▸ Exercise requirements:
1 > Using the article on Costa Rica's orange sector, answer each question:
(a) On what date did Tico Frut present its preventive agreement?
(b) When did citrus greening disease appear in Costa Rica?
(c) By how much per year do producers estimate the cost of maintaining one hectare rose?
2 > Write a continuation of the article on Costa Rica's orange sector.

***** Excerpt *****

HQ – The appearance of pests and diseases, in particular the ‘dragón amarillo’ (yellow dragon), the impact of the weather and a sharp drop in international prices, have the orange sector in a difficult situation. Producers and industry fear a collapse.
The combined factors, plus the effect of the pandemic on the international market, brought this productive sector to a critical condition, according to the representatives of large companies.
The combination of factors had its greatest manifestation when Tico Frut presented a preventive agreement, before the Bankruptcy Court of San José, with the objective of restructuring a debt of US$165.9 million. This was on March 11, 2021.
Since the Huanglongbing (HLB) or citrus greening disease appeared in Costa Rica in February 2011, production has been in trouble, because it is a lethal problem and, therefore, requires an increase in costs to try to control it.
Producers estimate that the cost of maintaining one hectare increased by US$500 per year, due to the need for fumigations against this disease. This represents 20% of the total costs for that area.
Despite the interest of producers to control and sustain the bacteria, today it is present throughout the country and affects, for example, backyard trees or for self-consumption planted in houses.
From those sites with low phytosanitary control, it is believed that the spread of this disease was accentuated, Roberto Aragón, general manager of Tico Frut, and Óscar Arias Moreira, agricultural entrepreneur linked to that sector and former partner of Del Oro, the other great producing and processing company.

***** Dataset content *****

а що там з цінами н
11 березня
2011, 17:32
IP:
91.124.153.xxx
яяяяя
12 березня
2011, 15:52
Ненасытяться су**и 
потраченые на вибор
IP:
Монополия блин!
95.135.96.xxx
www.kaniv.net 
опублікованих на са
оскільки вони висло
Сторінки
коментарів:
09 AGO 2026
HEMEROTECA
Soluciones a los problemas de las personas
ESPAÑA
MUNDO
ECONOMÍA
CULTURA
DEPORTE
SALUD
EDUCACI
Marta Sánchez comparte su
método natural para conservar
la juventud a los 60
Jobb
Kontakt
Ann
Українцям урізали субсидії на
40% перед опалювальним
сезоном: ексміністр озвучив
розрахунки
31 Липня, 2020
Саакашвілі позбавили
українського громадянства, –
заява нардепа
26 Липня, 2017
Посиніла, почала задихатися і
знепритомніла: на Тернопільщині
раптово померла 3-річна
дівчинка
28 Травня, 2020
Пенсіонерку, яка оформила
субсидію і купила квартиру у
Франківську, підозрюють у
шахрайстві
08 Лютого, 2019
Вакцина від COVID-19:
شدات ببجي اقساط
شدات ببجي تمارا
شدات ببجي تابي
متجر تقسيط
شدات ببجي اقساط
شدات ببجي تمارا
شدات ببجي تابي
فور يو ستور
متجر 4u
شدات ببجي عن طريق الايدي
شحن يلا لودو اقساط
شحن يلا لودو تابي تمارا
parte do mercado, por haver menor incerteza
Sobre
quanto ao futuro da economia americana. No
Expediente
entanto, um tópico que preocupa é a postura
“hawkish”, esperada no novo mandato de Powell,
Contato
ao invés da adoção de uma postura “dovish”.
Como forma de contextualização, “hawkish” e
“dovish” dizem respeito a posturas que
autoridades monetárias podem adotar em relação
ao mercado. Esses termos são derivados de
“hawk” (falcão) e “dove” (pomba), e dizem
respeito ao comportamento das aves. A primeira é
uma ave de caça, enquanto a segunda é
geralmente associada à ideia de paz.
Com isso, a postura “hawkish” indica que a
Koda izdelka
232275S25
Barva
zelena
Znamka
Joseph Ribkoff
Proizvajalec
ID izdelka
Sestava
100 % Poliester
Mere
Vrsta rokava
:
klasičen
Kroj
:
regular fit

*****

▸ Answer section:
1 >
(a) March 11, 2021
(b) February 2011
(c) US$500

2 >
The State Phytosanitary Service (SFE) is the entity authorized to eradicate infected backyard trees, but it would have to carry out a yard-by-yard inspection and then justify their removal.
The internal crisis due to the arrival of the yellow dragon was joined by a drop in international prices for concentrated juice, which is not due to excess supply but to changes in consumer habits, explained Arias Moreira.
According to Aragon, the pound (official weight of the stock market in the United States) of solids was around US$2 a little over two years ago and dropped to around US$1.
According to the Investing.com portal, in the week of July 15, 2018, the price of this product averaged US$1.70 per pound of solids, while on June 6, 2021, it closed at an average of US$1.21 a pound. The drop in that period is 29%.
The price problem is not due, in this case, to a supply saturation. On the contrary, the attack of the yellow dragon in Florida, the world’s second largest supplier of concentrate after Brazil, lowered production from 280 million a year to 50 million 40.8-kilo boxes.
What happens then? A change in consumer habits. In the United States, breakfast with orange juice ceased to be an inescapable custom and there were attacks against the amount of natural sugar in that drink.
From that, strong competitors emerged, such as apple juice and others, which continued with the effect on consumption, Arias and Aragón explained separately.
The manager of TicoFrut explained that the impact of the pandemic ended up undermining the consumption of the product. That Costa Rican company, explained his manager, has Coca Cola as a major client, which in turn processes the concentrate and sells it as ready juice to fast food chains.
The closure of the restaurants led Coca Cola to drastically reduce the purchase contracts, Aragón recalled.
Fall in planted area
Before 2010, the number of hectares planted with oranges in Costa Rica fluctuated between 27,000 and 25,000, according to the annual reports of the Executive Secretariat of Agricultural Sector Planning (Sepsa), a technical entity attached to the Ministry of Agriculture and Livestock (MAG).
Precisely a decade ago and in the face of the imminent arrival of the yellow dragon bacteria, the area reached 25,000 hectares.
The planting area fell 11% when comparing 2010 with 2020, while production fell 13% in that period, dropping from 252,000 tons per harvest to 221,975 tons, according to Sepsa reports.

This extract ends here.